> _TEKS YANG DITAMPILKAN_:
Jakarta, 8 Mei 2025 – Presiden Amerika Serikat (AS), Donald Trump, kembali menunjukkan sikap kerasnya dalam kebijakan perdagangan dengan China. Dalam konferensi pers di Gedung Putih, Trump dengan tegas menyatakan bahwa ia tidak akan mencabut tarif impor sebesar 145% yang dikenakan pada barang-barang dari China kecuali ada negosiasi langsung dengan Presiden China, Xi Jinping. “Tidak,” jawab Trump singkat saat ditanya oleh awak media apakah ia bersedia menurunkan bea masuk tersebut, seperti dilansir Bloomberg pada Mei 2025.

Pernyataan ini disampaikan menjelang pertemuan krusial antara pejabat tinggi AS dan China yang dijadwalkan pekan ini. Menteri Keuangan AS, Scott Bessent, bersama Perwakilan Perdagangan AS, Jamieson Greer, akan bertemu dengan Wakil Perdana Menteri China, He Lifeng, untuk membahas solusi atas ketegangan perdagangan yang terus meningkat. Bessent menyebut tarif 145% ini sebagai “embargo ekonomi” yang tidak berkelanjutan, dan menegaskan bahwa target utama pertemuan adalah mencapai kesepakatan dagang yang adil bagi kedua negara.

> _ENTRI YANG DISEDIAKAN_:
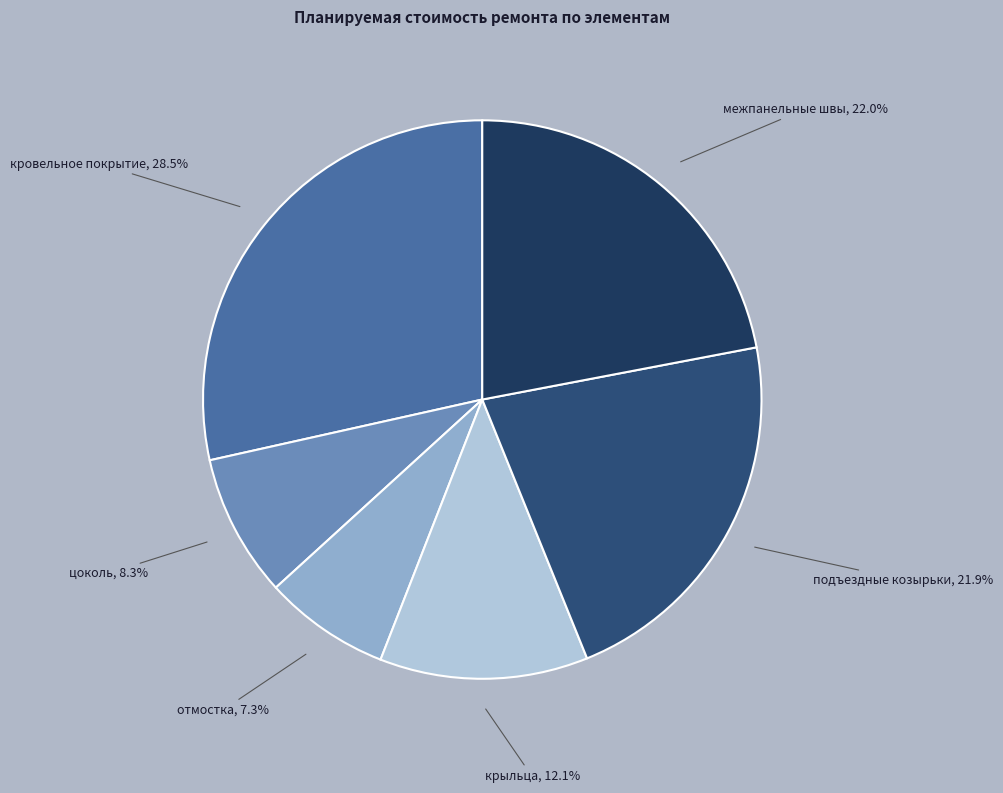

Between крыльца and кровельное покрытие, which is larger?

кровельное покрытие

---

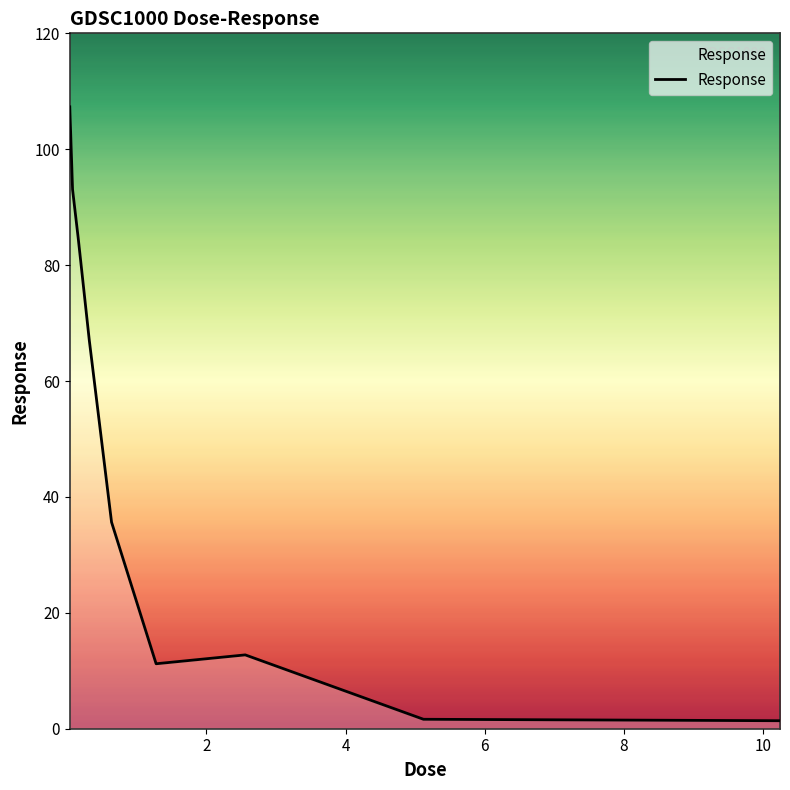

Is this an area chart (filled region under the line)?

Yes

> _TUGAS LATIHAN_:
a – Tentukan apakah setiap pernyataan berikut sesuai dengan teks tentang tarif impor AS terhadap China. Jawab ya atau tidak, lalu kutip kata-kata penentu dari teks.
(i) Trump bersedia mencabut tarif 145% meskipun tidak ada negosiasi langsung dengan Xi Jinping.
(ii) Scott Bessent menyebut tarif 145% sebagai "embargo ekonomi".
(iii) Pertemuan dengan He Lifeng dijadwalkan bulan depan.
b – Terjemahkan kalimat dari teks tentang tarif impor AS terhadap China ini ke dalam bahasa Inggris: "Pernyataan ini disampaikan menjelang pertemuan krusial antara pejabat tinggi AS dan China yang dijadwalkan pekan ini."

> _JAWABAN PER NOMOR_:
a –
(i) Tidak: "ia tidak akan mencabut tarif impor sebesar 145% yang dikenakan pada barang-barang dari China kecuali ada negosiasi langsung dengan Presiden China, Xi Jinping"
(ii) Ya: "Bessent menyebut tarif 145% ini sebagai “embargo ekonomi” yang tidak berkelanjutan"
(iii) Tidak: "yang dijadwalkan pekan ini"

b – This statement was made ahead of a crucial meeting between senior US and Chinese officials scheduled for this week.